The UAE has amazing ability to constantly challenge to bring out the best in entrepreneurial sphere and the activity in the startup industry is all set to record another booming phase in 2018.
The UAE startup industry is benefitting from the macro trends and is banking on Expo 2020 Dubai. Introduction of value-added tax (VAT) from January 1 is also among other key factors. In addition, the startups from the US and Europe are not only planning to open shops here but are open to joint ventures and tie-ups in order to get the best from the UAE's startup industry.

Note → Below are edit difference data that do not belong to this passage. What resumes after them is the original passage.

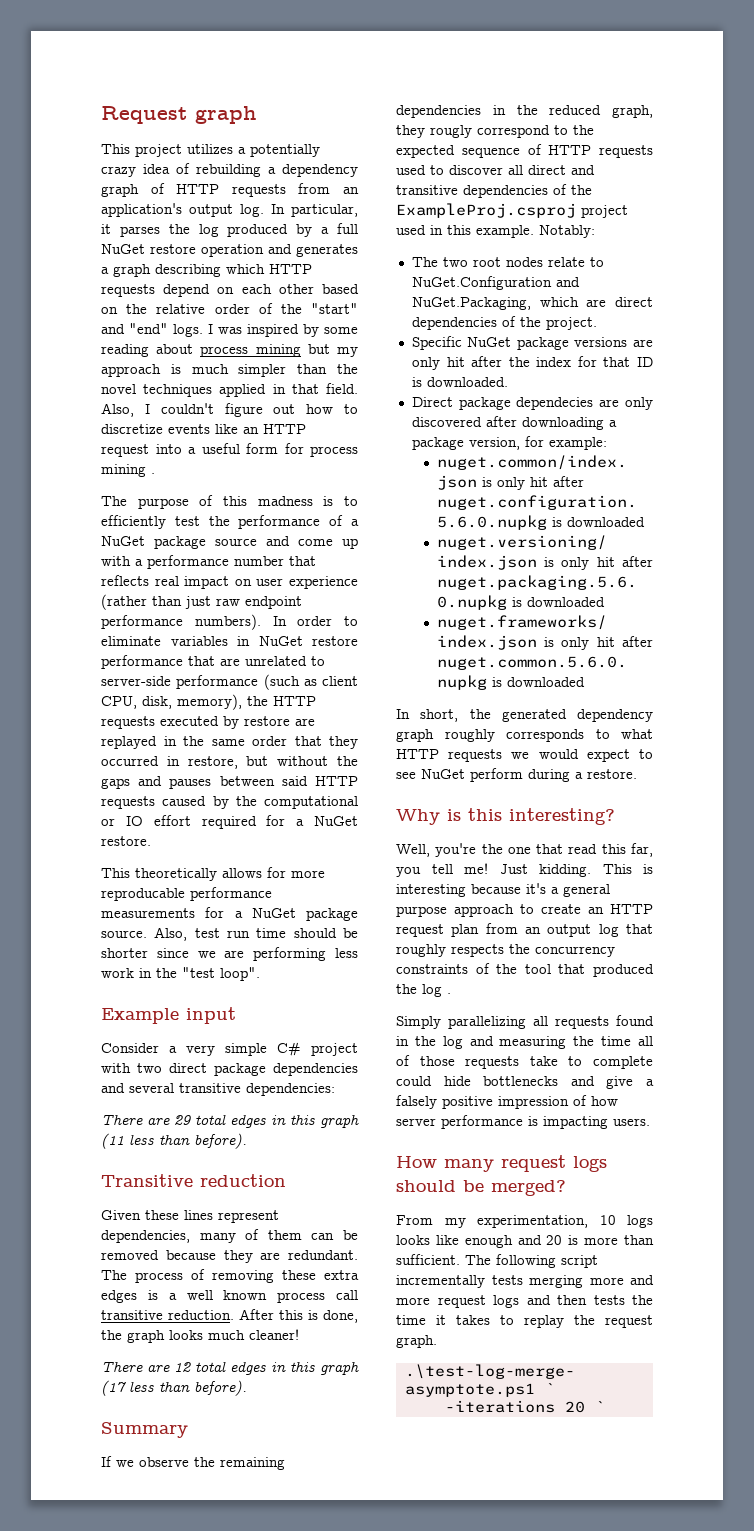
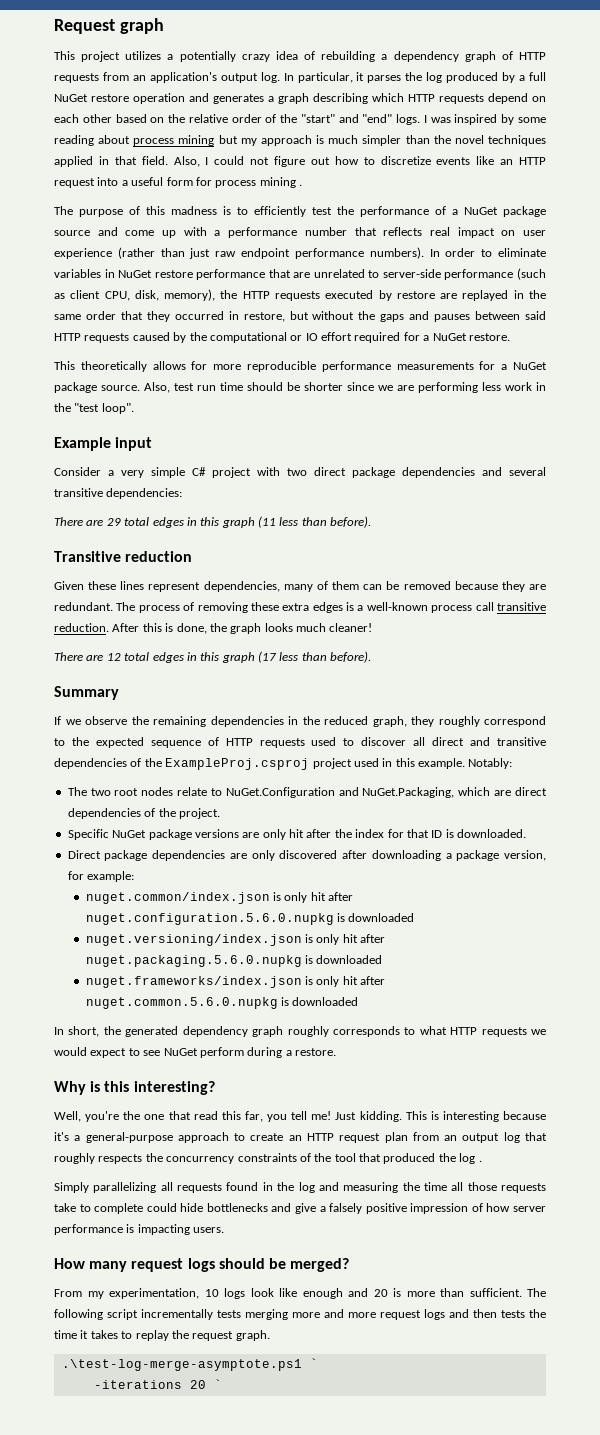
[160,403,214,414] couldn't -> [214,156,270,165] could not
[101,888,185,901] reproducable -> [247,361,316,372] reproducible
[186,1290,268,1300] well known -> [366,602,428,611] well-known
[430,125,472,138] rougly -> [438,716,480,727] roughly
[516,397,594,410] dependecies -> [152,850,226,861] dependencies
[563,884,610,897] [396,906,447,917] general purpose -> [85,1132,173,1143] general-purpose
[396,1055,410,1066] of -> (464, 1186) none
[396,1235,430,1245] looks -> [250,1288,274,1297] look

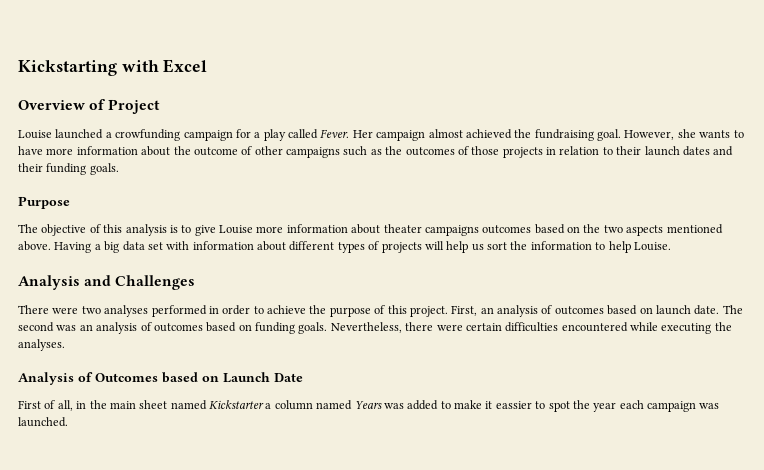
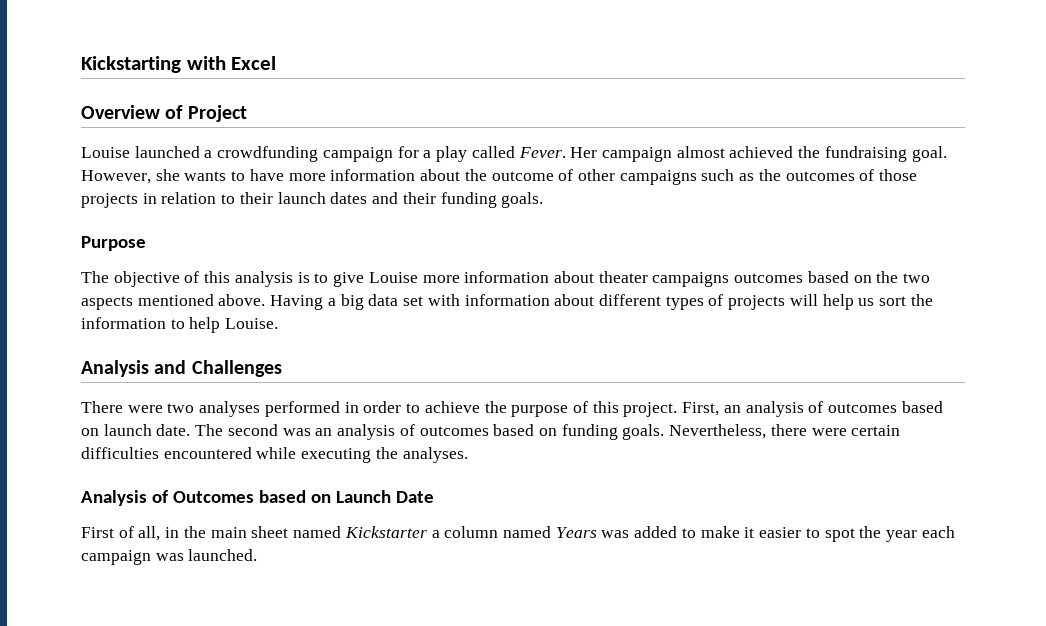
[115,129,181,141] crowfunding -> [217,146,319,162] crowdfunding
[495,401,532,409] eassier -> [759,527,802,538] easier

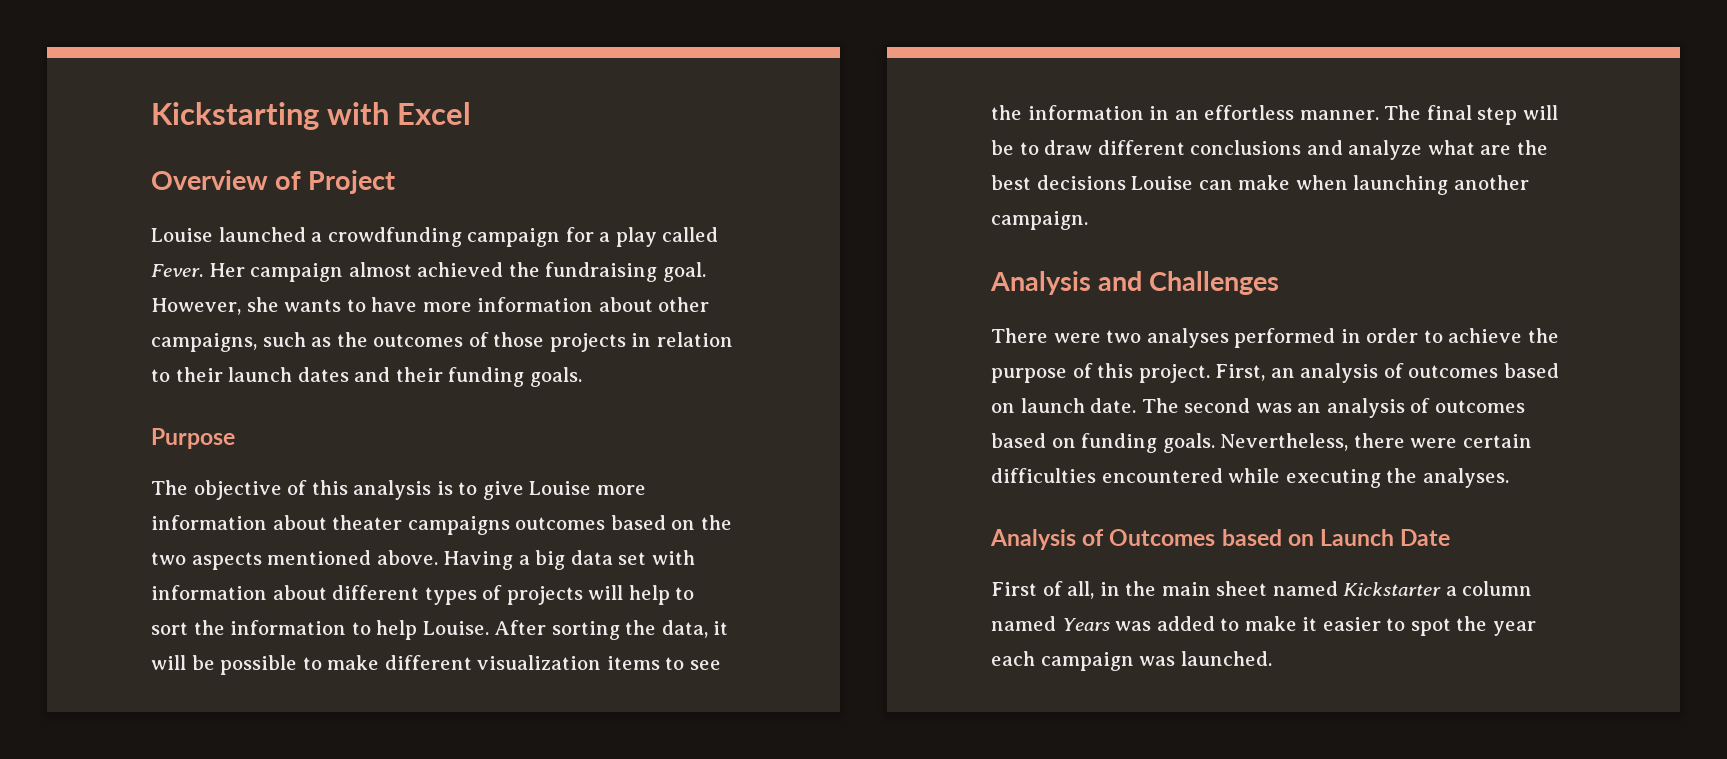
[464,169,697,185] the outcome of other campaigns -> [658,297,710,312] [151,333,257,352] other campaigns,
[858,298,875,306] us -> [675,587,695,600] to
(279, 323) none -> [494,620,729,640] [151,655,721,675] [991,105,1558,125] [991,140,1548,160] [991,175,1529,195] [991,211,1088,230] After sorting the data, it will be possible to make different visualization items to see the information in an effortless manner. The final step will be to draw different conclusions and analyze what are the best decisions Louise can make when launching another campaign.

Talal Bayaa, CEO and co-founder of Bayzat, said: "I am very optimistic about the 2018 as we will see the surge in more investments and opportunities in Series A and Series B for most startups. The seed round and angel funding is also bullish of the ever-growing and expanding UAE startup industry."

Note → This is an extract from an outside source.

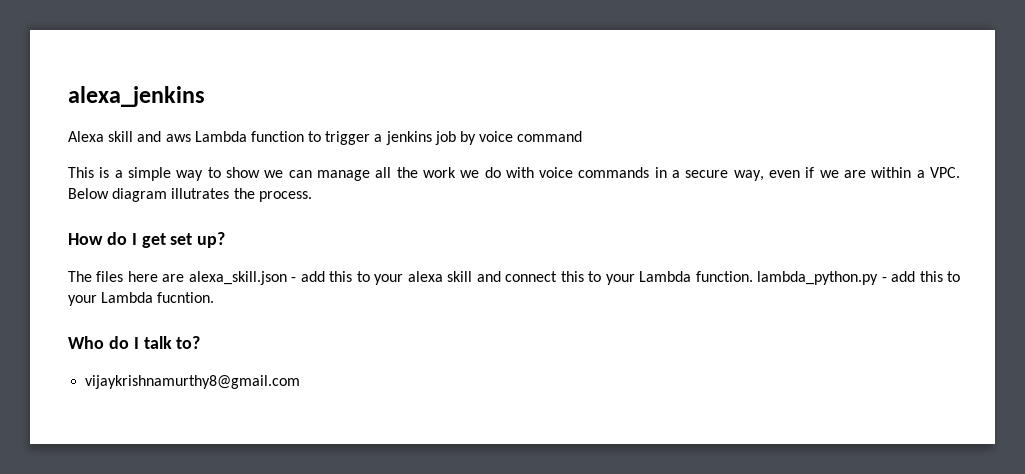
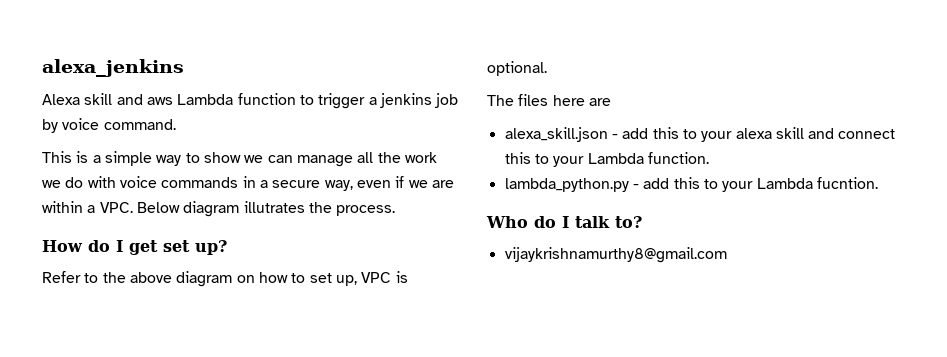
[517,131,583,142] command -> [103,119,176,130] command.
(226, 240) none -> [42,271,408,287] [487,61,547,76] // Refer to the above diagram on how to set up, VPC is optional.
(185, 278) none -> (611, 102) //
(753, 276) none -> (709, 158) //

2017 proved to be a record year for the Mena startup ecosystem, continuing its signs of maturity and growth, according to Magnitt's annual state of Mena funding, which looks at Mena specific investments. The report highlighted that $560 million of investment made in 260 Mena startups.

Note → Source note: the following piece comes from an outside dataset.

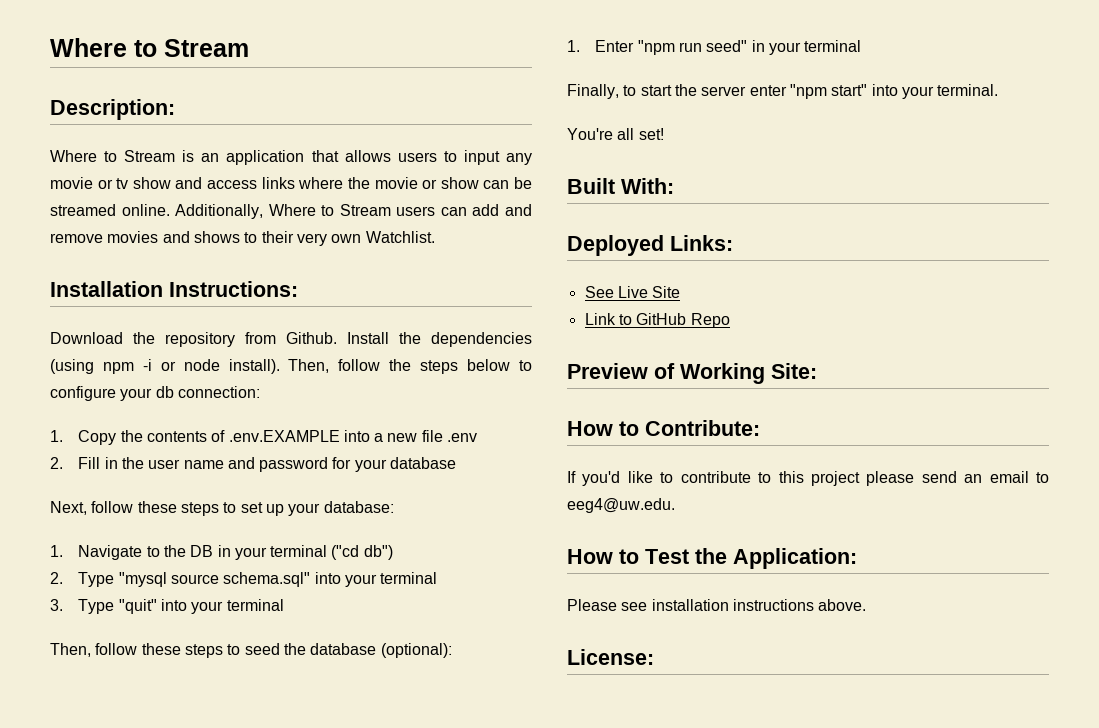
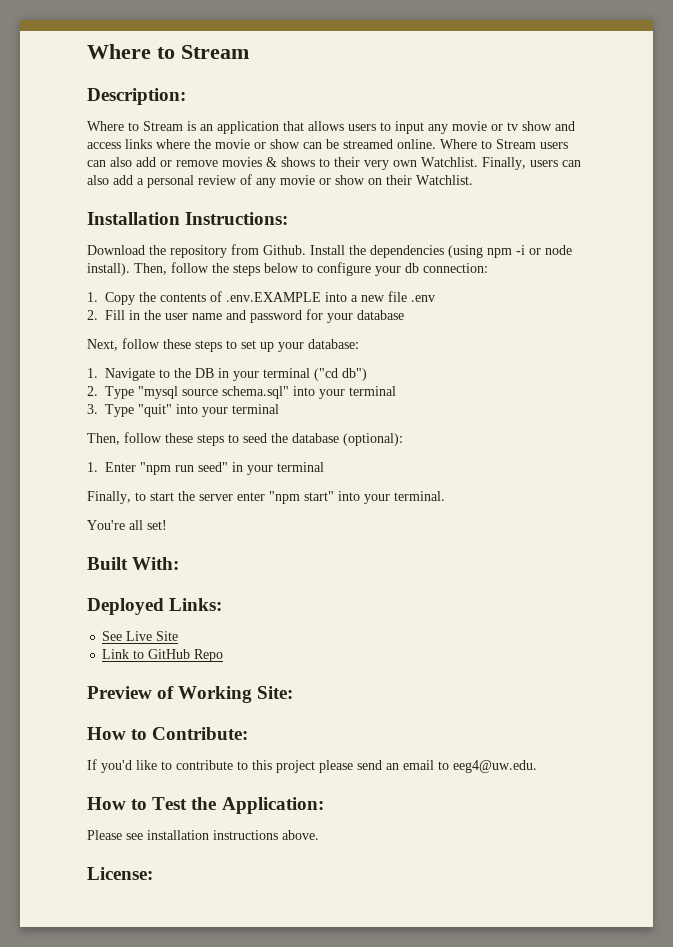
[175,204,264,219] Additionally, -> (436, 144) none
[472,204,532,216] add and -> [110,157,172,167] also add or
[162,231,190,243] and -> [266,157,277,167] &
(435, 237) none -> [482,157,581,170] [87,174,473,188] Finally, users can also add a personal review of any movie or show on their Watchlist.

"2017 was a great year for Mena startups, founders and investors across the board. Investment continues to grow at all stages across the funding cycle. With regards to overall trends 2017 broke the record for number of deals and amount invested, when removing investments in Careem and Souq. This is positive news and should provide confidence across the market heading into 2018. We expect to see a continuation of this trend throughout the year," said Magnitt's founder, Philip Bahoshy.
Bayaa explains, that among the key economic sectors there may be a surge in activities in tech sector such as e-commerce, financial consultancy, audit, payrolls as these companies and startups are currently benefitting from the rise in VAT registrations and related activities.